• À lire : un extrait de la « Course aux diplômes : qui sont les perdants ? » de S. Chauvel – CONTRETEMPS
    http://www.contretemps.eu/a-lire-extrait-la-course-aux-diplomes-chauvel

    Comment comprendre que certains élèves réussissent mieux que d’autres ? Selon l’idéologie des dons, les individus naissent inégalement doués pour l’école. La théorie du handicap socioculturel, encore plus répandue aujourd’hui, impute quant à elle l’échec des élèves d’origine populaire à leurs origines familiales et expliquent les difficultés des élèves par le déficit que représenterait une origine sociale populaire – sans s’interroger sur la responsabilité de l’école dans ces difficultés. Or nous verrons que la relégation de la transmission des savoirs au second plan contribue à la production des inégalités d’apprentissage. Les apprentissages des élèves peuvent être perturbés par des malentendus qui se construisent dans la relation entre enseignants et élèves. En outre, nous verrons que la multiplication des dispositifs pour remédier à ces difficultés, qu’elles soient cognitives ou comportementales (ces deux ordres sont souvent liés), a pour effet paradoxal d’exclure les élèves concernés des situations d’apprentissage.

    #éducation #école #enseignement

    • Certains élèves travaillent mais n’apprennent rien, comme l’expliquent Elisabeth Bautier et Patrick Rayou (Bautier et Rayou, 2013). Un exemple éclairant donné par les auteurs est celui d’une activité en classe de grande section de maternelle qui concerne l’apprentissage de la lecture. L’enseignante demande aux élèves de découper et de coller des papiers sur lesquels sont écrits des mots afin de fabriquer une phrase. Cet exercice produit des différences entre les élèves qui ont compris l’enjeu de lecture et les autres qui arrivent à peine à découper les papiers et s’arrêtent à cette phase-là. Se concentrer sur l’accomplissement de l’activité proposée par l’enseignant plus que sur l’activité cognitive mise en jeu est source de malentendu (Bonnéry, 2007). Ces incompréhensions sont socialement situées. Les élèves des milieux populaires se conforment aux consignes des enseignants sans s’engager dans une véritable appropriation des savoirs : le lien entre ces deux opérations cognitives n’est pas évident et doit être explicité.

      Un autre exemple est donné par les observations en classe menées par Stéphane Bonnéry. Ce dernier montre que les enseignants ont tendance à valoriser les attitudes de conformité aux règles des élèves, ce qui génère des incompréhensions et ne permet pas à tous les élèves d’accéder à des savoirs abstraits. Un exemple frappant est donné d’un élève de CM2 qui passe des heures à mémoriser une carte de France pour une évaluation en classe.

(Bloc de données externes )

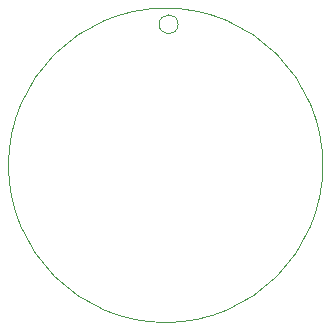
<source format=gbr>
%TF.GenerationSoftware,KiCad,Pcbnew,7.0.10*%
%TF.CreationDate,2024-09-02T03:13:39+05:30*%
%TF.ProjectId,Ki-demo,4b692d64-656d-46f2-9e6b-696361645f70,rev?*%
%TF.SameCoordinates,Original*%
%TF.FileFunction,Profile,NP*%
%FSLAX46Y46*%
G04 Gerber Fmt 4.6, Leading zero omitted, Abs format (unit mm)*
G04 Created by KiCad (PCBNEW 7.0.10) date 2024-09-02 03:13:39*
%MOMM*%
%LPD*%
G01*
G04 APERTURE LIST*
%TA.AperFunction,Profile*%
%ADD10C,0.100000*%
%TD*%
G04 APERTURE END LIST*
D10*
X92497219Y-42164000D02*
G75*
G03*
X90890781Y-42164000I-803219J0D01*
G01*
X90890781Y-42164000D02*
G75*
G03*
X92497219Y-42164000I803219J0D01*
G01*
X104747758Y-54102000D02*
G75*
G03*
X78132242Y-54102000I-13307758J0D01*
G01*
X78132242Y-54102000D02*
G75*
G03*
X104747758Y-54102000I13307758J0D01*
G01*
M02*

</source>
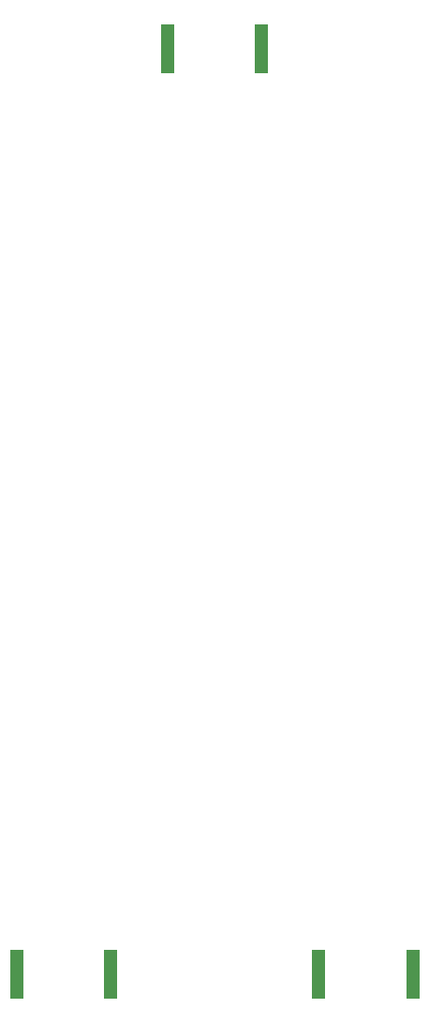
<source format=gbr>
G04 DipTrace 3.3.1.3*
G04 BottomPaste.gbr*
%MOIN*%
G04 #@! TF.FileFunction,Paste,Bot*
G04 #@! TF.Part,Single*
%ADD41R,0.04527X0.177947*%
%FSLAX26Y26*%
G04*
G70*
G90*
G75*
G01*
G04 BotPaste*
%LPD*%
D41*
X2654318Y526259D3*
X2988964D3*
X2451464Y3813759D3*
X2116818D3*
X1579318Y526259D3*
X1913964D3*
M02*

</source>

Au moment de l’évaluation, il ne comprend pas que l’enseignant lui demande de produire une autre carte : l’élève pense avoir travaillé en apprenant par coeur la carte de la leçon, alors que ce qui est attendu est une capacité réflexive, une remobilisation de ses savoirs sur la notion de relief en géographie dans un autre contexte, avec une autre carte. L’élève observé ici considère qu’il vit une injustice car il a appris sa carte, mais il avait compris la leçon sur la notion de relief avant tout comme du coloriage. Ce cas illustre la distance de certains élèves de milieux populaires envers les exigences scolaires, distance qui ne peut se réduire si les exigences restent implicites.